US dealer giant Group 1 is pushing ahead with the five-phase restructuring of its UK business and the integration of Inchcape which it bought last year.

Last year, in phases one and two, it cut costs by £15m with a reduction of over 200 jobs achieved through cuts made in the executive team and senior franchise oversight functions, the elimination of duplicated corporate functions and the closure of Inchcape Bravoauto used car supermarkets.

The restructuring continues into 2025 in phases three to five with a plan to reduce headcount and costs by a further £22m to be completed by June.

It has targeted job cuts of 70 in business functions, saving £5m due for completion this month.

A further 300 jobs are to go at retail level saving between £8-£12m in an “alignment of store payroll” to agreed productivity levels to be in place by June.

These cuts will also “offset additional employer taxes” resulting from the last UK Government budget.

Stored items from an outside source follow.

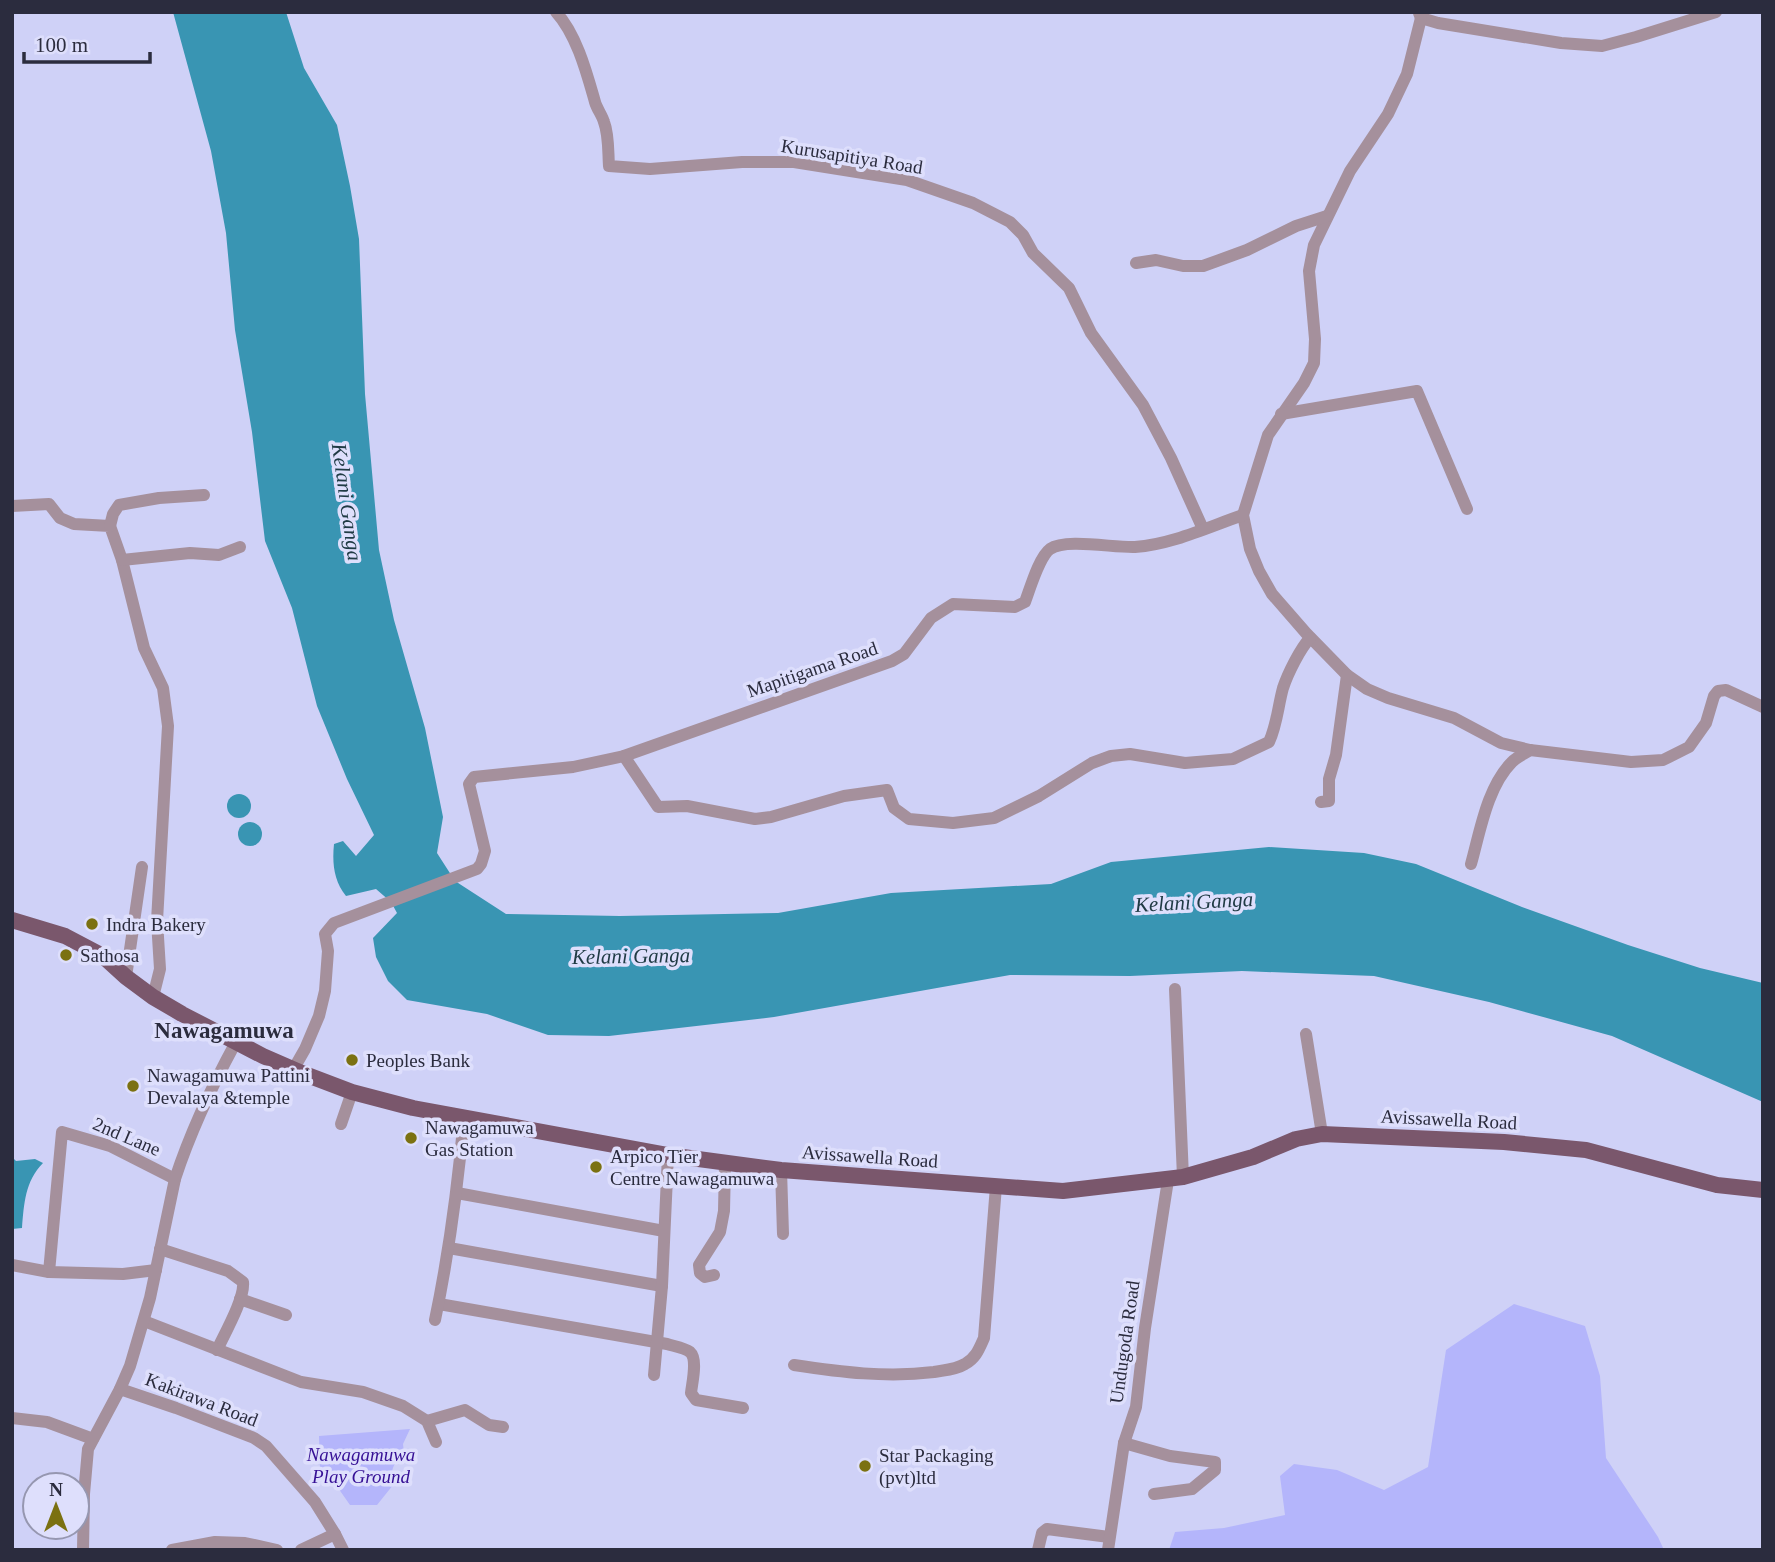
<svg xmlns="http://www.w3.org/2000/svg" width="1775" height="1562" viewBox="0 0 1775 1562" font-family="Georgia,serif">
	<style>
		.green { fill: #b4b5fb }
		.water { fill: #3995b3 }
		.lines { fill: none; stroke-linecap: round; stroke-linejoin: round }
		.minor { stroke: #a5909c; stroke-width: 12 }
		.major { stroke: #7a576c; stroke-width: 16 }
		.poi-dot { fill: #7b7111; stroke: #dedffc; stroke-width: 2.5 }
		.labels { text-anchor: middle; stroke-width: 7; stroke-linejoin: round; paint-order: stroke }
		.street-label { font-size: 19px; fill: #2b2c3e; stroke: #dedffc }
		.poi-label { font-size: 19px; fill: #2b2c3e; stroke: #dedffc; text-anchor: start }
		.park-label { font-size: 19px; font-style: italic; fill: #361095; stroke: #dedffc }
		.water-label { font-size: 21px; font-style: italic; fill: #203b45; stroke: #dedffc }
		.quarter-label { font-size: 23px; font-weight: bold; fill: #2b2c3e; stroke: #dedffc }
	</style>
	<rect width="100%" height="100%" fill="#cfd1f7"/>
	<g class="green">
		<path d="M1514 1304 1585 1326 1600 1376 1606 1458 1658 1537 1664 1550H1169L1175 1532 1224 1528 1285 1515 1280 1476 1294 1464 1337 1470 1384 1490 1428 1467 1446 1350Z"/>
		<path d="M410 1429 403 1444 404 1453C393 1464 390 1469 393 1485L377 1505H350L336 1485 320 1470 319 1436Z"/>
	</g>
	<g class="water">
		<path d="M173 12H286L304 68 337 125 350 186 359 239 365 394 379 550 394 620 425 728 443 817 437 853 455 881 506 914 620 916 778 913 891 893 1051 884 1111 862 1269 847 1364 853 1416 864 1522 907 1628 945 1700 968 1763 983V1102L1612 1036 1489 1002 1374 976 1242 971 1130 976 1010 975 774 1017 609 1036 548 1035 487 1014 407 1000 388 981 376 957 373 938 397 913 391 902 376 889 346 896C334 881 332 864 334 844L343 841 356 856 374 835 347 779 317 706 292 608 265 541 252 432 235 330 226 233 211 151Z"/>
		<circle cx="239" cy="806" r="12"/>
		<circle cx="250" cy="834" r="12"/>
		<path d="M12 1157 16 1161 35 1159 43 1163C25 1181 24 1204 22 1228L12 1229Z"/>
	</g>
	<g class="lines">
		<g class="minor">
			<path d="M556 12C577 35 587 74 595 102 597 109 602 115 604 122 609 135 608 152 609 166L650 169 742 162H794L907 180 973 203 1010 222 1023 235 1033 253 1069 288 1091 333 1143 405 1171 458 1203 529"/>
			<path d="M1419 13 1421 18 1438 23 1561 43 1602 46 1636 37 1716 12"/>
			<path d="M1421 18 1407 74 1388 114 1350 171 1314 245 1309 271 1315 339 1314 363 1304 383 1268 435 1243 515 1250 549 1259 571 1272 594 1306 633 1347 675 1367 689 1388 698 1454 718 1501 743 1530 750 1631 762 1663 760 1689 747 1706 723 1714 696 1718 691 1726 690 1763 707"/>
			<path d="M1136 263 1156 260 1183 266H1203L1247 250 1296 226 1327 216"/>
			<path d="M1281 414 1417 391 1467 509"/>
			<path d="M12 506 49 504 60 518 74 524 110 526 122 560 144 648 163 688 168 726 157 921 160 969 153 997"/>
			<path d="M110 526 113 514 119 505 159 498 204 495"/>
			<path d="M122 560 190 553 219 555 240 547"/>
			<path d="M624 756 658 807 687 806 755 819 771 817 844 796 887 790 894 808 909 819 953 823 994 818 1039 796 1092 763 1111 756 1130 754 1185 763 1233 759 1269 742C1277 725 1278 706 1283 688 1288 673 1300 649 1310 638"/>
			<path d="M1321 802 1329 801V779L1336 755 1347 675"/>
			<path d="M1471 864C1480 832 1487 787 1512 762 1517 757 1524 754 1530 750"/>
			<path d="M126 977 142 867"/>
			<path d="M1175 989 1183 1177"/>
			<path d="M1306 1034 1322 1134"/>
			<path d="M293 1070 305 1049 319 1016 325 991 328 951 325 934 334 923 477 869 481 864 485 851 469 784 474 777 573 767 624 756 892 661 904 654 931 618 953 604 1015 607 1025 602C1030 589 1039 557 1050 549 1066 538 1114 548 1135 547 1173 544 1208 527 1243 515"/>
			<path d="M341 1124 352 1092"/>
			<path d="M781 1170 783 1234"/>
			<path d="M457 1193 664 1231"/>
			<path d="M449 1248 662 1286"/>
			<path d="M160 1249 228 1271 243 1282C245 1298 225 1333 217 1350"/>
			<path d="M12 1265 49 1272 123 1274 156 1270"/>
			<path d="M49 1272 62 1132 110 1146 175 1179"/>
			<path d="M714 1275 705 1277 700 1273 699 1265 720 1232 724 1211 725 1164"/>
			<path d="M240 1299 286 1315"/>
			<path d="M439 1304 667 1344C673 1346 685 1348 690 1352 698 1359 692 1383 691 1393L696 1400 743 1408"/>
			<path d="M435 1320C449 1253 458 1185 464 1117"/>
			<path d="M144 1321 301 1382 363 1392 403 1406 427 1421 436 1442"/>
			<path d="M794 1365C840 1372 887 1378 934 1372 945 1370 955 1370 965 1364 976 1358 979 1349 984 1338L996 1186"/>
			<path d="M654 1375 662 1286 668 1155"/>
			<path d="M120 1389 176 1408 254 1438 266 1446 315 1502 335 1534 343 1550"/>
			<path d="M12 1418 47 1422 93 1439"/>
			<path d="M427 1421 465 1410 489 1425 503 1427"/>
			<path d="M1124 1443 1170 1456 1215 1462V1470L1192 1489 1154 1494"/>
			<path d="M83 1550 84 1494 88 1449 120 1389 130 1366 150 1298 175 1179C191 1130 212 1086 236 1042"/>
			<path d="M172 1550 215 1542 245 1543 277 1550"/>
			<path d="M301 1550 335 1534"/>
			<path d="M1038 1550 1042 1533 1047 1529 1109 1537"/>
			<path d="M1108 1550 1124 1443 1136 1407 1145 1328 1168 1180"/>
		</g>
		<path class="major" d="M12 920 65 936 103 956 126 977 153 997 182 1014 263 1056 302 1073 352 1092 413 1108 668 1155 781 1170 1063 1191 1183 1177 1253 1157 1296 1139 1322 1134 1504 1142 1586 1150 1717 1185 1763 1190"/>
	</g>
	<g class="poi-dot">
		<circle cx="92" cy="924" r="7"/>
		<circle cx="66" cy="955" r="7"/>
		<circle cx="352" cy="1060" r="7"/>
		<circle cx="133" cy="1086" r="7"/>
		<circle cx="411" cy="1138" r="7"/>
		<circle cx="596" cy="1167" r="7"/>
		<circle cx="865" cy="1466" r="7"/>
	</g>
	<g class="labels">
		<g class="street-label">
			<text transform="translate(852 156) rotate(9)" y="7">Kurusapitiya Road</text>
			<text transform="translate(812 669) rotate(-19)" y="7">Mapitigama Road</text>
			<text transform="translate(1449 1119) rotate(3)" y="7">Avissawella Road</text>
			<text transform="translate(127 1136) rotate(23)" y="7">2nd Lane</text>
			<text transform="translate(870 1156) rotate(4)" y="7">Avissawella Road</text>
			<text transform="translate(1124 1342) rotate(-82)" y="7">Undugoda Road</text>
			<text transform="translate(202 1399) rotate(21)" y="7">Kakirawa Road</text>
		</g>
		<g class="poi-label">
			<text x="106" y="931">Indra Bakery</text>
			<text x="80" y="962">Sathosa</text>
			<text x="366" y="1067">Peoples Bank</text>
			<text x="147" y="1082">Nawagamuwa Pattini<tspan x="147" dy="22">Devalaya &amp;temple</tspan></text>
			<text x="425" y="1134">Nawagamuwa<tspan x="425" dy="22">Gas Station</tspan></text>
			<text x="610" y="1163">Arpico Tier<tspan x="610" dy="22">Centre Nawagamuwa</tspan></text>
			<text x="879" y="1462">Star Packaging<tspan x="879" dy="22">(pvt)ltd</tspan></text>
		</g>
		<g class="park-label">
			<text x="361" y="1461">Nawagamuwa<tspan x="361" dy="22">Play Ground</tspan></text>
		</g>
		<g class="water-label">
			<text transform="translate(347 502) rotate(82)" y="7">Kelani Ganga</text>
			<text transform="translate(1194 902) rotate(-3)" y="7">Kelani Ganga</text>
			<text transform="translate(631 956) rotate(-1)" y="7">Kelani Ganga</text>
		</g>
		<g class="quarter-label">
			<text x="224" y="1038">Nawagamuwa</text>
		</g>
	</g>
	<rect width="1775" height="1562" fill="none" stroke="#2b2c3e" stroke-width="28"/>
	<g transform="translate(56 1506)"><circle r="33" fill="#dedffc" stroke="#9697b0" stroke-width="2"/>
	<path d="M0-5L12 26L0 18L-12 26Z" fill="#7b7111"/>
	<text y="-10" font-size="19" font-weight="bold" text-anchor="middle" fill="#2b2c3e">N</text>
	</g>
	<path d="M24 52v10h126v-10" fill="none" stroke="#2b2c3e" stroke-width="3.5"/>
	<text x="35" y="52" font-size="21" fill="#2b2c3e" stroke="#dedffc" stroke-width="5" paint-order="stroke">100 m</text>
</svg>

It is also aiming for £5m savings in demonstrators and fleet, £5m in procurement and up to £2m in store closures. The UK restructuring update was given to analysts today.

Last month Motor Trader reported Group 1’s US and UK operations turning in a strong performance in 2024 with turnover up 11.5% to $19.9bn (£16bn) and gross profit up 7.3% to $3.2bn.

In the UK turnover turnover and profitability surged on the back of its acquisition of the Inchcape UK arm with turnover up 36% to $4.16bn and gross profits up 36.6% to $560.1m.

The Inchcape deal added 54 dealerships to the group. The integration of Inchcape is taking place alongside a wider restructuring in the UK  with job cuts, some site closures and the integrations of systems, including its dealer management systems (DMS).